Por Haremy Reyes
A partir de ahora, 600 familias que suelen gastar hasta nueve mil pesos mensuales en el tratamiento de diabetes tipo 1 en sus niñas o niños tienen acceso a atención integral con el programa Somos Uno y Vamos a estar bien, que incluye un equipo para medir la glucosa y seguimiento médico especializado, el gobernador de Jalisco, Pablo Lemus Navarro dijo que de lo que se trata es garantizarles una buena calidad de vida.
“No se van a tener que picar, con esto se mide automáticamente digitalmente la glucosa, se les entrega insulina de primera calidad, y regreso al tema de los papás. Cuando les dan una noticia a un papá o una mamá de que su hija o su hijo tiene una mamá de que su hija o su hijo tiene diabetes tipo uno y la situación económica del país es complicada y se trabaja todos los días para la manutención y no tenga seguridad social, y le digan tienes que pagar nueve mil pesos mensuales de tratamiento, ¿pues cómo?”

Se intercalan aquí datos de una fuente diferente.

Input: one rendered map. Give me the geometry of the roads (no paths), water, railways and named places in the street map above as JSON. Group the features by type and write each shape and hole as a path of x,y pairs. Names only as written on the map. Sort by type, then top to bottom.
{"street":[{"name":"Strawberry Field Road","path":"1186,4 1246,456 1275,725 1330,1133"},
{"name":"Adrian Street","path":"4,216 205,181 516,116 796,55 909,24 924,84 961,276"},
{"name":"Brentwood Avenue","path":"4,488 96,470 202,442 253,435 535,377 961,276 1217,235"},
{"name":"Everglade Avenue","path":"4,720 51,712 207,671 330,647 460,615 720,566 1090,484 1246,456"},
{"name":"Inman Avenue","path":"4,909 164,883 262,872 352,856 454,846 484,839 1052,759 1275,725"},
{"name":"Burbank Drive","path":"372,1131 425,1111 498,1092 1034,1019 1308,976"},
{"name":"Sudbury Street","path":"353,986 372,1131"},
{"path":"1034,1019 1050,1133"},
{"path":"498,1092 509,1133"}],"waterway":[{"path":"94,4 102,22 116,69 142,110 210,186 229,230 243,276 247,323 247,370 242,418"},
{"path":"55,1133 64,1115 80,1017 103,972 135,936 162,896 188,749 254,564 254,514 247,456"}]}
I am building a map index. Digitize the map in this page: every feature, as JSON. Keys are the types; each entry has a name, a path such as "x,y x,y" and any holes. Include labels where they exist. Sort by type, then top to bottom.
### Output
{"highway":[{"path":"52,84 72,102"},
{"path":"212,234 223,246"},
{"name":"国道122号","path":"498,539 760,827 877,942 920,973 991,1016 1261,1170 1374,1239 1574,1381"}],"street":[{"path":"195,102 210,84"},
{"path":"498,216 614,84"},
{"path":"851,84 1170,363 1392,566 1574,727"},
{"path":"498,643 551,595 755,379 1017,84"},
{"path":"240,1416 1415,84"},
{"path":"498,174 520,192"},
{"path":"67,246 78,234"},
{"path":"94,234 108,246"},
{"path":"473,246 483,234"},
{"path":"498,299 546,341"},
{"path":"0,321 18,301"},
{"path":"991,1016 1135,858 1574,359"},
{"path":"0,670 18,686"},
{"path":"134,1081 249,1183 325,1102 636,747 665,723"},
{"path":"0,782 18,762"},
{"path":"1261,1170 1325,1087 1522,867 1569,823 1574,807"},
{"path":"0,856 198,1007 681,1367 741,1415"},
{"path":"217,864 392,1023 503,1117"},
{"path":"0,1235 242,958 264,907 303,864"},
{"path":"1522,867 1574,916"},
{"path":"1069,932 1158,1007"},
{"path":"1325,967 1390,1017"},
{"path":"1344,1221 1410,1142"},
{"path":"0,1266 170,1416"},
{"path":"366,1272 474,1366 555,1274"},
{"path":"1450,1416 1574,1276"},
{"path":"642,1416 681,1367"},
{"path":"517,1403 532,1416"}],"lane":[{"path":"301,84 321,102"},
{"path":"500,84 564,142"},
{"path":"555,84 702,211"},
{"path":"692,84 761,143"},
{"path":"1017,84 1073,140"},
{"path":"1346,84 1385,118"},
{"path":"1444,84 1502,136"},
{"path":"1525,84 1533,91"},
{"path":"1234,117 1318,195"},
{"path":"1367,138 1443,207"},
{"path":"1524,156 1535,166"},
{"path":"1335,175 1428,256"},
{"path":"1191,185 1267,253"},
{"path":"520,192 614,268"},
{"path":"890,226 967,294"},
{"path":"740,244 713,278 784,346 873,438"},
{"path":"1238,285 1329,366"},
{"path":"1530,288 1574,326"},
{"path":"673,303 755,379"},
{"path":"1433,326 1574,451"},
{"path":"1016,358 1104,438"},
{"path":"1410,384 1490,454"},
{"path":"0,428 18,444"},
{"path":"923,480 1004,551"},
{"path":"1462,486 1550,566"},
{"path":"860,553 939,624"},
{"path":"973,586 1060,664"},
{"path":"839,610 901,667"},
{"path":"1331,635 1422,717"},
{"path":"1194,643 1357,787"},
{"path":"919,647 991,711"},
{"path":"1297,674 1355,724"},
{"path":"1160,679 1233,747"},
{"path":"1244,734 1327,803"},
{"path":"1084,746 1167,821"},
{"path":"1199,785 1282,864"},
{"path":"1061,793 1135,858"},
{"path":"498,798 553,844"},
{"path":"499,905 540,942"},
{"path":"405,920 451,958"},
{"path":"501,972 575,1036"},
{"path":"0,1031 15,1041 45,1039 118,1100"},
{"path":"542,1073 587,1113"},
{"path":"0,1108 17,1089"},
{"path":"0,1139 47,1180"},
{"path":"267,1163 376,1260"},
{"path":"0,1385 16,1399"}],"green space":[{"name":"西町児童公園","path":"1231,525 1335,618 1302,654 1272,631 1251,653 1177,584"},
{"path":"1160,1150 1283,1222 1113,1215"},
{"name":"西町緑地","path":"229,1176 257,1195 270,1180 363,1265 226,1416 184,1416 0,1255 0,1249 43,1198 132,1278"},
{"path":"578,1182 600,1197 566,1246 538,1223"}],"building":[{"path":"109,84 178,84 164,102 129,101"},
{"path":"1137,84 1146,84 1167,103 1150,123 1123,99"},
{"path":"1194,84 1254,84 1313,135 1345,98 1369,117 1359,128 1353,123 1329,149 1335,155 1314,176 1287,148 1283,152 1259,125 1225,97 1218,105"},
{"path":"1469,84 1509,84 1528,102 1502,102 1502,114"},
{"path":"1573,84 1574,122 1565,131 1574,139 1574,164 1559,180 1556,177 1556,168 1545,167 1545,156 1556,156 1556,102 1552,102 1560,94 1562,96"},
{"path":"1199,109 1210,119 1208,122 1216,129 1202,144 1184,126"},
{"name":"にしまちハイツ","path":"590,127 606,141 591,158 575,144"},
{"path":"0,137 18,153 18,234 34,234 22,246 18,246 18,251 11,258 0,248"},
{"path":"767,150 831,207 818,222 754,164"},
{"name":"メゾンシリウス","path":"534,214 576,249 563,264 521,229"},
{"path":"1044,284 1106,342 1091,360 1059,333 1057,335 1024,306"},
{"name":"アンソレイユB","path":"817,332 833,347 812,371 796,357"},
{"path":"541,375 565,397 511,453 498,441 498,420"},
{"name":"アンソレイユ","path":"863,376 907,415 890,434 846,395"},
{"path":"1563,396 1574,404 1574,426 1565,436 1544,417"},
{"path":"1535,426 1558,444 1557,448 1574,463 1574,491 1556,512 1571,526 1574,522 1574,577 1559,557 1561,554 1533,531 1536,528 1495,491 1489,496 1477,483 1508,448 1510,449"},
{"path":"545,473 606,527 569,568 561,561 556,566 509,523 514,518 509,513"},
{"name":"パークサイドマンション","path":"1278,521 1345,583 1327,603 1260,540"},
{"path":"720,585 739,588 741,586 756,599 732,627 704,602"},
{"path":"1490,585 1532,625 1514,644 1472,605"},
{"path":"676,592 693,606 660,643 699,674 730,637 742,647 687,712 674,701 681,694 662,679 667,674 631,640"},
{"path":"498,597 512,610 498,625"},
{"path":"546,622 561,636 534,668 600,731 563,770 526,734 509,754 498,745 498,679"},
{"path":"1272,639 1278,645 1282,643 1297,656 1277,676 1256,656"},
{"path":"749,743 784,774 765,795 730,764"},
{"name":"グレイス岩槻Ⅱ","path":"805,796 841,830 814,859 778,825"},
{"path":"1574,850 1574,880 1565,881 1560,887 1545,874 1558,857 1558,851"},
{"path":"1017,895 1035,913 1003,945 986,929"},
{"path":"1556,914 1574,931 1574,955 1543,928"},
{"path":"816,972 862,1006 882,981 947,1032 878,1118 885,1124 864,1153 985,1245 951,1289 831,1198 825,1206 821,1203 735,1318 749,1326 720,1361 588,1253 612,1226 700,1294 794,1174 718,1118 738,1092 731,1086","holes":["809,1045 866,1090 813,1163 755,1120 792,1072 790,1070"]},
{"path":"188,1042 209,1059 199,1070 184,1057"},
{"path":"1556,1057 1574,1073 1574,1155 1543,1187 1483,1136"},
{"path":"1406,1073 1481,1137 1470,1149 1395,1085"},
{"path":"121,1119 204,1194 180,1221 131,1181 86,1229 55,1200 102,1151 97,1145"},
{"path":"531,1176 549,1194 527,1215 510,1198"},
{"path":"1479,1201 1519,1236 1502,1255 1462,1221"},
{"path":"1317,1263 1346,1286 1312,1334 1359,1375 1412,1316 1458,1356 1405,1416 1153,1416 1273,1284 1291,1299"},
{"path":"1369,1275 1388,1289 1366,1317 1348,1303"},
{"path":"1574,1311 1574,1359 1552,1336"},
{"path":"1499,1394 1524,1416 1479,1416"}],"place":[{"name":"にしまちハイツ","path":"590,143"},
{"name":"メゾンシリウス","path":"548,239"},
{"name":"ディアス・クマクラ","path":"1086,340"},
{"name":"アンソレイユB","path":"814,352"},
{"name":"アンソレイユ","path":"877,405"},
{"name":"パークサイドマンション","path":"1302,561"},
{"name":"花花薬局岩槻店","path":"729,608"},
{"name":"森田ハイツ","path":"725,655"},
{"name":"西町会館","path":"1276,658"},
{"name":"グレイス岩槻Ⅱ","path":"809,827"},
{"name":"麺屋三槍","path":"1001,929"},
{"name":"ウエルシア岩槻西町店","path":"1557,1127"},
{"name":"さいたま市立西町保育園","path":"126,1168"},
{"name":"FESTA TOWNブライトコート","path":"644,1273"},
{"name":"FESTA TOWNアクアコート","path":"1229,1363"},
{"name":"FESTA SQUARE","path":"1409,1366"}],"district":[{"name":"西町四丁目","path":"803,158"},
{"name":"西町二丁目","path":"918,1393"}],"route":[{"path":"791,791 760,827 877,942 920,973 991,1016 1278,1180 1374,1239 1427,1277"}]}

En Jalisco, cada año se diagnostican alrededor de 530 nuevos casos de diabetes tipo 1 en menores de entre nueve y 16 años, y se estima que entre mil 700 y mil 800 personas de este grupo no cuentan con seguridad social, según la Secretaría de Salud estatal.
Aunque las autoridades resaltaron que Jalisco es el único estado con una ley y un registro estatal para pacientes menores de 23 años con esta condición, con dos mil 447 personas inscritas, familias y colectivos coinciden en que el reto no termina con la entrega de insumos: mantener la cobertura, garantizar el acceso equitativo y reforzar la educación en salud serán claves para que estas niñas, niños y jóvenes puedan desarrollarse plenamente.
El programa está dirigido a niñas, niños y jóvenes menores de 23 años sin seguridad social, quienes además de medicamentos reciben atención de pediatras, endocrinólogos, nutriólogos, psicólogos, personal de enfermería y activadores físicos.
Para Jacqueline Elizabeth Padilla, una de las beneficiarias, el apoyo significa mucho más que un ahorro económico. “Me enseñan cómo cuidarme y lo más importante, aprendí que vivir con diabetes no me impide soñar, ni correr, ni ser feliz. Gracias al programa tengo mi insulina, sensores que me ayudan a saber cómo está mi glucosa y médicos que me cuidan y me escuchan con paciencia”, relató.